— Ага.
— А вы, молодой человек. — Алеша вскочил, готовый на все, на подвиг. — Вы останетесь с дамами. Охранять дам, — произнес доктор внушительно, глубоким вдруг, проникновенным голосом, две свечечки блеснули в немецких очках. Алеша сдался, ему захотелось сдаться.
— Деньги!.. Я сейчас… Вот.
— Никто меня не понимает: я широк, в своем роде, — донес доктор доверительно, отмахнулся небрежным жестом от купюр и канул во тьму вслед за друзьями.
Алеша сел на свое место, глядя в сторону, в дверной проем, распахнутый в смутный сад.
— Ну, как там у нас, на Черкасской? — спросила она, словно продолжая стародавний милый разговор, начатый под липами или в школьном дворе, или на базаре, где ребята покупают семечки.
— Да разве вы оттуда? — поразился Алеша и ничего уже не видел, кроме ее лица.

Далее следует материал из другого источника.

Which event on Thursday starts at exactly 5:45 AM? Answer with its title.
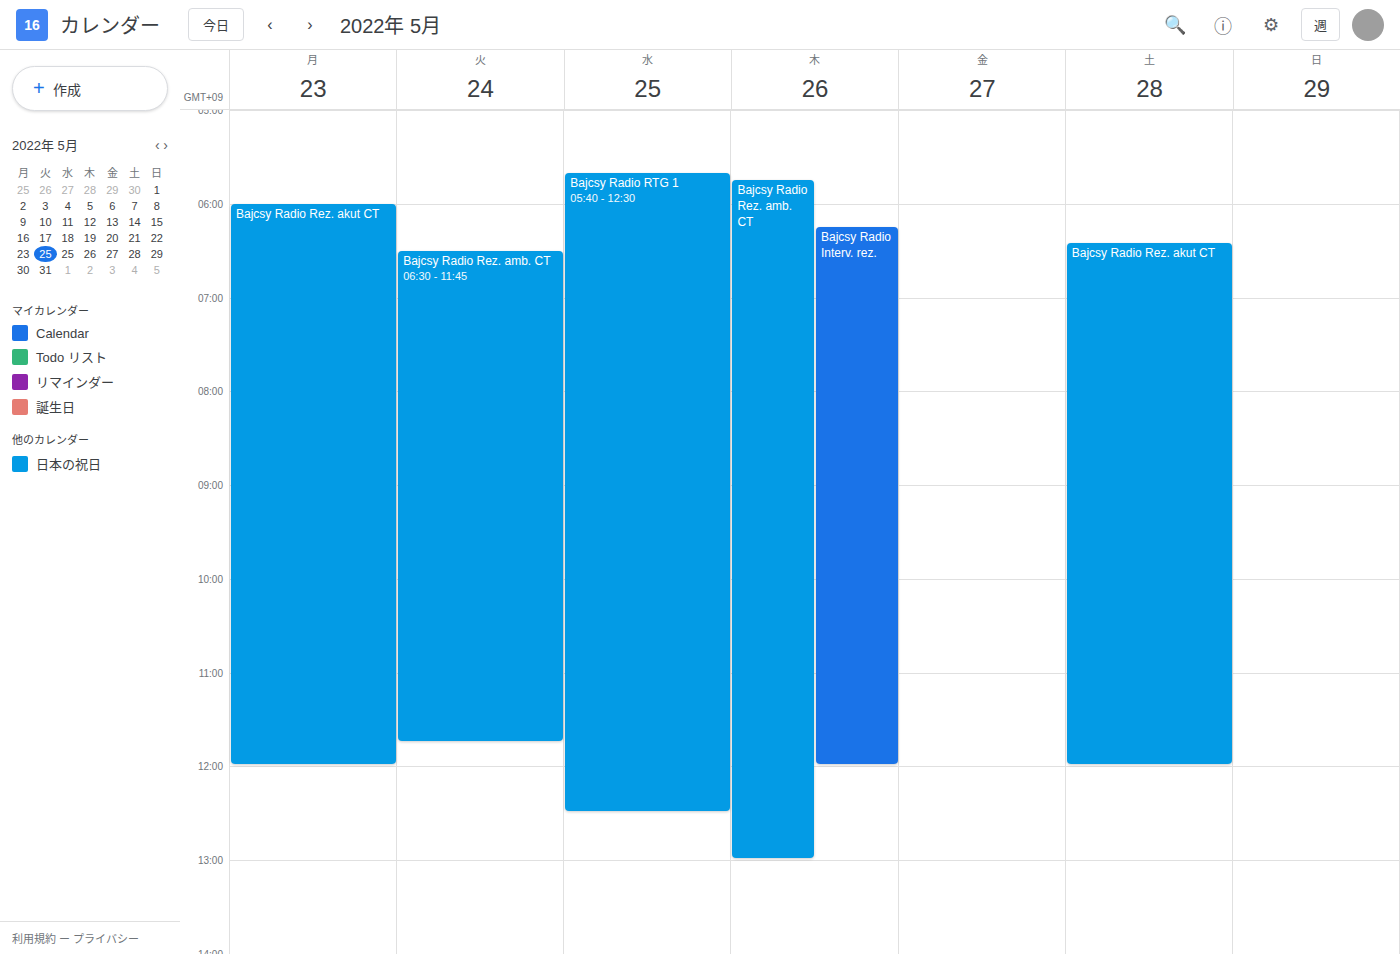
"Bajcsy Radio Rez. amb. CT"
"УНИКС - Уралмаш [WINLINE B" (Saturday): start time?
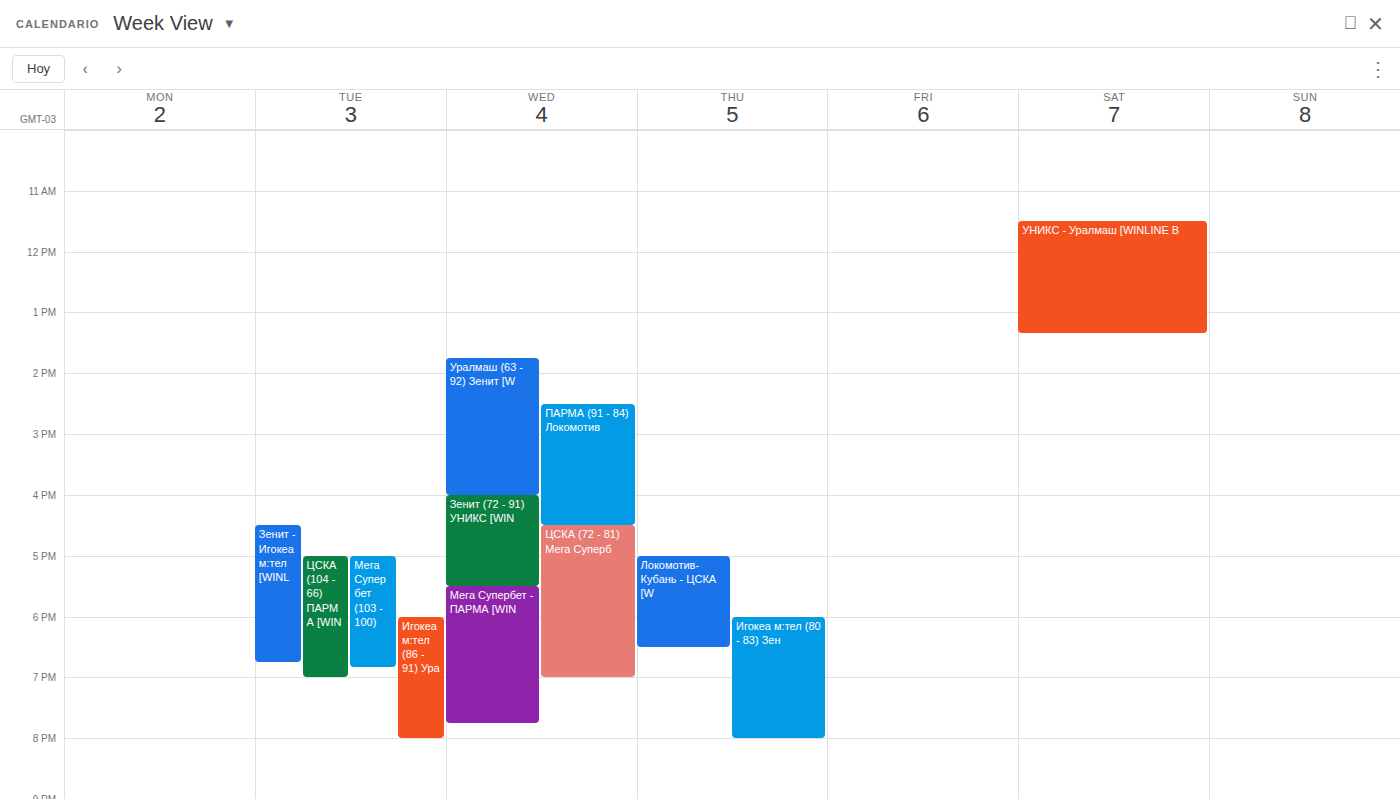
11:30 AM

— Ну да. Знаете двухэтажный дом против базара? Зиночка там до сих пор живет.
— Кто такая?
— Моя сестра. Лизина мама.
— Знаю, разумеется! Там ворота деревянные и беседка во дворе (в которой я целовался с Лизой, мог бы добавить Алеша — но когда это было! В далеком детстве — позавчера. Неужели позавчера? Что творится со временем, любовь моя!). И в нашей школе учились?
— Конечно.
Ну и ну! Такая таинственная, недоступная-неприступная… с Черкасской? Из 26-й школы? Чему, казалось бы, поражаться? Однако он поражен, как если б вдруг, ну скажем, тургеневская женщина в мантилье прошла на переменке по коридору… или сам Ванечка с нянькой возник в городском саду, на бережку, где теперь его памятник… Алеша расспрашивал жадно, торопясь (вот-вот прибудут философы колыхать вечные темы), она отвечала с готовностью и тоже будто спеша наговориться. И что же? Не считая ерундовой разницы в возрасте, они очень близкие люди, убеждался Алеша, очень. Во-первых, детство и юность в одной школе, на одном базаре (семечки да пончики с повидлом, и она отлично помнит его дом с полуподвалом и ажурным балкончиком). Во-вторых, Поль росла сиротой — и у него отца нет. («А почему вас так зовут — Поль?» — «Лиза прозвала, маленькая». — «А-а… а куда она делась-то?» — «Ушла в сад, разве вы не видели?» — «Ах да, видел», — ничего он не видел.) В-третьих, ее бабушка работала уборщицей, а у него мать. Полечка с Алешей — оба из бедных, у нас не было дач и знаменитых дедушек, мы играли в детском парке за мостом и купались на Чугунке, мы ходили в кукольный театр на Московскую за торговыми рядами, мы с ней… Нет, нет, она не ходила в кукольный театр, там была церковь. «Неужели вы не знаете?» — «Да, конечно, театр в церкви». — «Потом — да. Но в моем детстве там была настоящая церковь, Богоявленская. Мы ходили с бабушкой причащаться и святить куличи». — «Господи! — воскликнул Алеша уныло. — Когда ж это было-то?» — «В пятидесятые. Вы еще не родились». Ерундовый разрыв во времени катастрофически увеличивался, она говорила о каком— то другом городе — с деревянным мостом через Оку и керосиновой лавкой в рядах, о часовне напротив чайной на их Черкасской (ни лавки, ни моста, ни часовни, ни чайной!), о нищих у базара — безногих воинах на дощечке с колесиками («А как же они ездили в гору?» — «Руками о землю отталкивались, в руках деревяшки, чтоб не больно»), о какой-то любимой слепой старушке, немного тронутой, для которой Полечка копила медяки («Она дала обет до самой смерти кормить голубей». — «Слепая?» — «Так они ее знали, так и вились над ней, на плечи садились»). Странный город, ослепительно бедный и крайне привлекательный, потому что ее город, с ее солнцем, воскресеньем и милостыней.